Seperti dikisahkan dalam film ini. Bu Broto, sebagai pimpinan losmen, kerap membandingkan kemampuan kedua putrinya (Pur dan Sri). Menurutnya, Pur dipandang kurang mumpuni mengelola losmen dibanding Sri. Akibatnya, Pur merasa rendah diri. Perang dingin antara Pur dan Sri pun tak terelakkan. Kalau sudah begitu, repot juga kan berkomunikasinya?
Kedua, terlalu saklek dengan tradisi. Dalam film itu diceritakan bahwa losmen beberapa kali kehadiran tamu spesial. Kebetulan, mereka telah mengundang grup musik untuk mengisi acara hiburan. Sayang disayang, grup tersebut berhalangan hadir.
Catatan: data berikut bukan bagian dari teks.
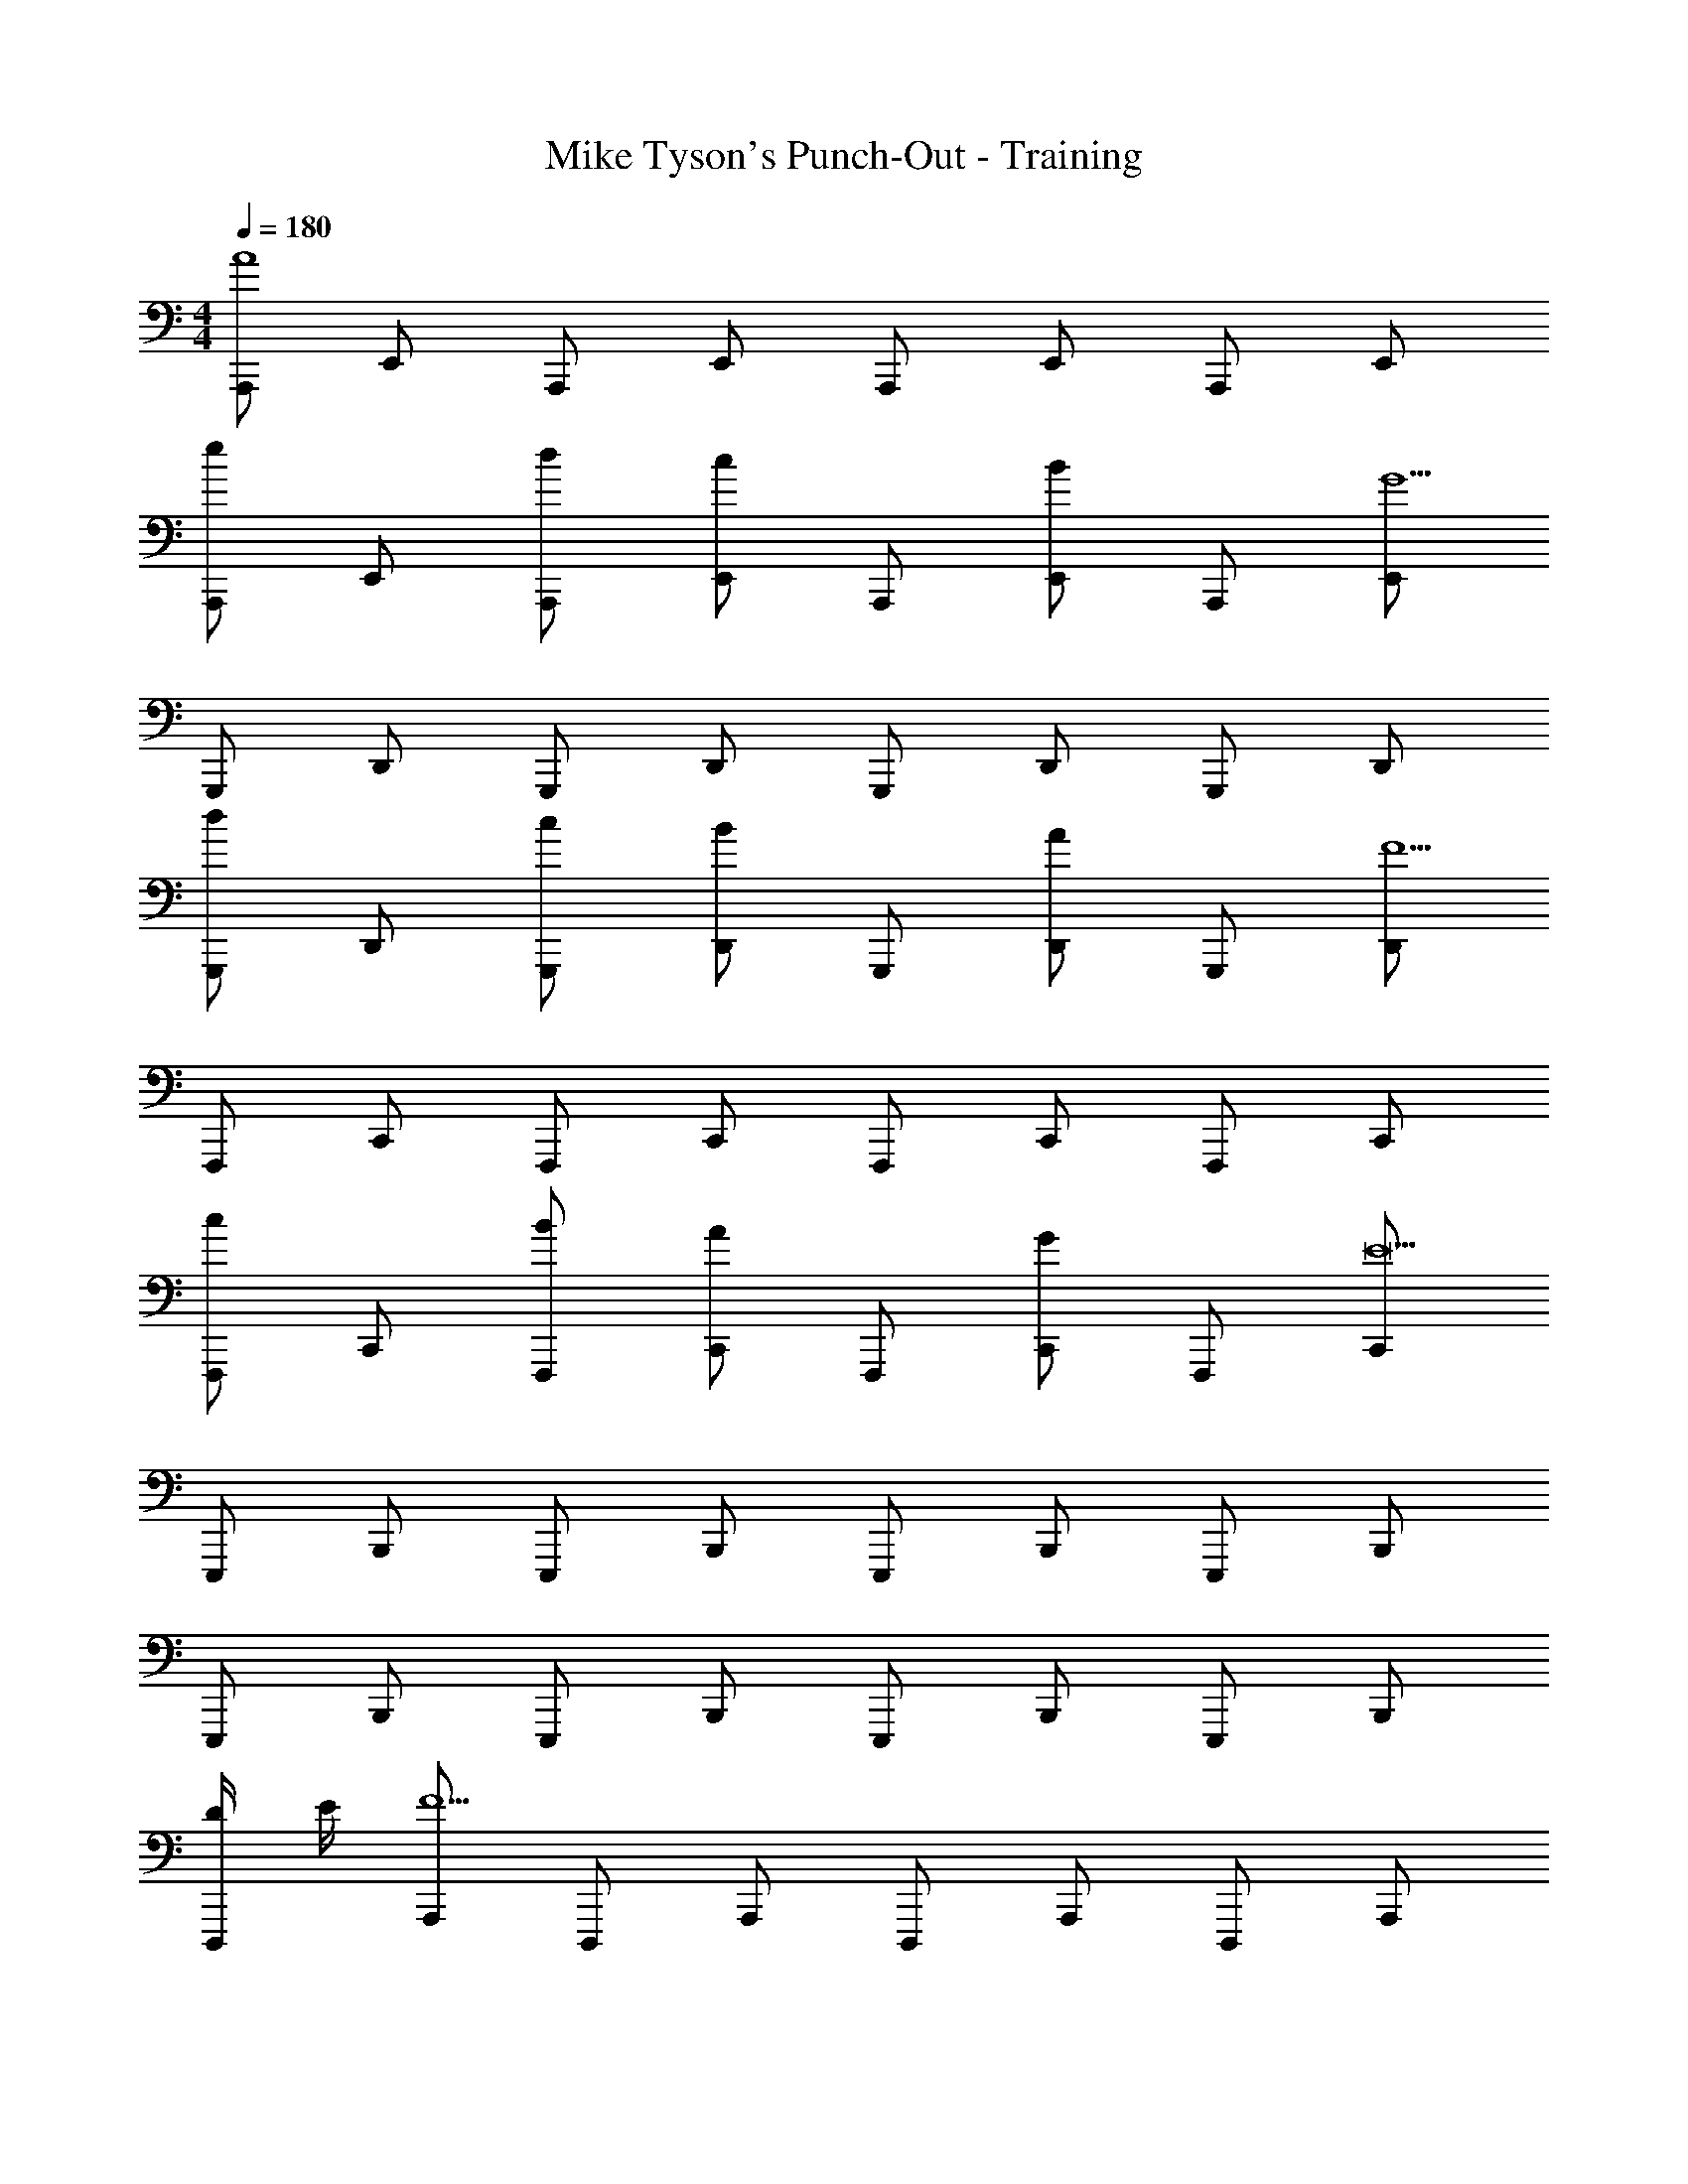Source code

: X: 1
T: Mike Tyson's Punch-Out - Training
Z: ABC Generated by Starbound Composer
L: 1/8
M: 4/4
Q: 1/4=180
K: C
[A,,,A8] E,, A,,, E,, A,,, E,, A,,, E,, 
[A,,,e2] E,, [dA,,,] [E,,c2] A,,, [BE,,] A,,, [E,,G9] 
G,,, D,, G,,, D,, G,,, D,, G,,, D,, 
[G,,,d2] D,, [cG,,,] [D,,B2] G,,, [AD,,] G,,, [D,,F9] 
F,,, C,, F,,, C,, F,,, C,, F,,, C,, 
[F,,,c2] C,, [BF,,,] [C,,A2] F,,, [GC,,] F,,, [C,,E17] 
E,,, B,,, E,,, B,,, E,,, B,,, E,,, B,,, 
E,,, B,,, E,,, B,,, E,,, B,,, E,,, B,,, 
[D/2D,,,] E/2 [A,,,F11] D,,, A,,, D,,, A,,, D,,, A,,, 
D,,, A,,, D,,, A,,, [ED,,,] [DA,,,] D,,, [A,,,E9] 
E,,, B,,, E,,, B,,, E,,, B,,, E,,, B,,, 
[E,,,A3] B,,, E,,, [^GB,,,] E,,, B,,, E,,, B,,, 
[A,,,A5/2] E,, A,,, [E,,A5/2] A,,, E,, [AA,,,] E,, 
A,,, [AE,,] [BA,,,] [cE,,] [A,,,d2] E,, [cA,,,] [BE,,] 
[G,,,=G5/2] D,, G,,, [D,,G5/2] G,,, D,, [GG,,,] D,, 
G,,, [GD,,] [AG,,,] [BD,,] [G,,,c2] D,, [BG,,,] [AD,,] 
[F,,,F5/2] C,, F,,, [C,,F5/2] F,,, C,, [FF,,,] C,, 
F,,, [FC,,] [GF,,,] [AC,,] [F,,,B2] C,, [AF,,,] [GC,,] 
[E,,,E8] B,,, E,,, B,,, E,,, B,,, E,,, B,,, 
[E,,,E2] B,,, [E,,,D2] B,,, [E,,,C2] B,,, [E,,,B,2] B,,, 
[A,,,A8] E,, A,,, E,, A,,, E,, A,,, E,, 
[A,,,e2A2] E,, [dA,,,A] [E,,c2A2] A,,, [BE,,] A,,, [E,,G9] 
G,,, D,, G,,, D,, G,,, D,, G,,, D,, 
[G,,,d2G2] D,, [cG,,,G] [D,,B2G2] G,,, [AD,,] G,,, [D,,F9] 
F,,, C,, F,,, C,, F,,, C,, F,,, C,, 
[F,,,c2F2] C,, [BF,,,F] [C,,A2F2] F,,, [GC,,F] F,,, [C,,E17] 
E,,, B,,, E,,, B,,, E,,, B,,, E,,, B,,, 
E,,, B,,, E,,, B,,, E,,, B,,, E,,, B,,, 
[D/2D,,,] E/2 [A,,,F11] D,,, A,,, D,,, A,,, D,,, A,,, 
D,,, A,,, D,,, A,,, [ED,,,] [DA,,,] D,,, [A,,,E9] 
E,,, B,,, E,,, B,,, E,,, B,,, E,,, B,,, 
[E,,,A3] B,,, E,,, [^GB,,,] E,,, B,,, E,,, B,,, 
[A,,,A5/2E5/2] E,, A,,, [E,,A5/2E5/2] A,,, E,, [AA,,,E] E,, 
A,,, [AE,,] [BA,,,] [cE,,] [A,,,d2] E,, [cA,,,] [BE,,] 
[G,,,=G5/2D5/2] D,, G,,, [D,,G5/2D5/2] G,,, D,, [GG,,,D] D,, 
G,,, [GD,,] [AG,,,] [BD,,] [G,,,c2] D,, [BG,,,] [AD,,] 
[F,,,F5/2C5/2] C,, F,,, [C,,F5/2C5/2] F,,, C,, [FF,,,C] C,, 
F,,, [FC,,] [GF,,,] [AC,,] [F,,,B2] C,, [AF,,,] [GC,,] 
[E,,,E8B,8] B,,, E,,, B,,, E,,, B,,, E,,, B,,, 
[E,,,E2B,2] B,,, [E,,,D2] B,,, [E,,,C2] B,,, [E,,,B,2] B,,,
Bu Broto pun kehabisan akal dalam menyelesaikan masalah ini. Namun, Pak Broto cukup bijak. Ia mengusulkan agar pengisi hiburan diambil dari internal losmen (baik dari anggota keluarga atau karyawan losmen). Walhasil, Pak Broto mempersilakan Sri untuk tampil di losmen.
BACA JUGA: Lagu “Jagad Anyar Kang Dumadi”-nya Soimah itu Lagu Religi Apa Bukan Sih?
Sri yang tak pernah manggung di dalam losmen milik keluarga tentu senang dengan tawaran itu. Namun, lagi-lagi senyum mengembang itu harus ditahan lagi gara-gara sikap Bu Broto yang—maaf—kolot. Menurut Bu Broto, membiarkan salah seorang anggota keluarganya bernyanyi di atas panggung itu sama saja merendahkan martabat keluarga. Sebab, dalam pandangan Bu Broto, keluarganya adalah kaum ningrat yang punya kehormatan dan harus menjaga kehormatan di hadapan tetamu.
Ketiga, menjalankan bisnis keluarga tanpa disertai ilmu dan skill manajemen yang baik. Bu Broto berharap bisnis losmennya dapat dilanjutkan secara turun-temurun pada anaknya. Namun, akan menjadi nihil jika bisnis tersebut tidak dibarengi oleh transfer pengetahuan bisnis yang baik.
Bisnis keluarga yang berjalan masih mengandalkan skill yang seadanya, yang dimiliki oleh masing-masing individu. Sehingga, ketika salah satu dari mereka hilang, sistem bisnisnya juga menjadi kacau. Dari sini, kita jadi tahu perlunya mengelola bisnis keluarga secara sistematik.
BACA JUGA: Nonton Film Flipped Berasa Baca Novelnya
Nah, itulah tiga hal yang perlu dihindari agar keluarga tetap harmonis dalam menjalankan bisnis keluarga. Saya jadi terbayang-bayang betapa membangun bisnis keluarga begitu berisiko. Konsekuensi berbisnis keluarga yang paling kentara adanya bias profesionalitas.
Di satu sisi tidak boleh baper saat mendapat kritik karena sifatnya profesional. Di sisi lain, hubungan profesional itu sangat mungkin berimbas pada hubungan interpersonal dalam keluarga. Kalau begini, bisa-bisa malah perang saudara. Kecuali, kalau anggota keluarganya memiliki hobi dan interest yang sama, maka lain ceritanya.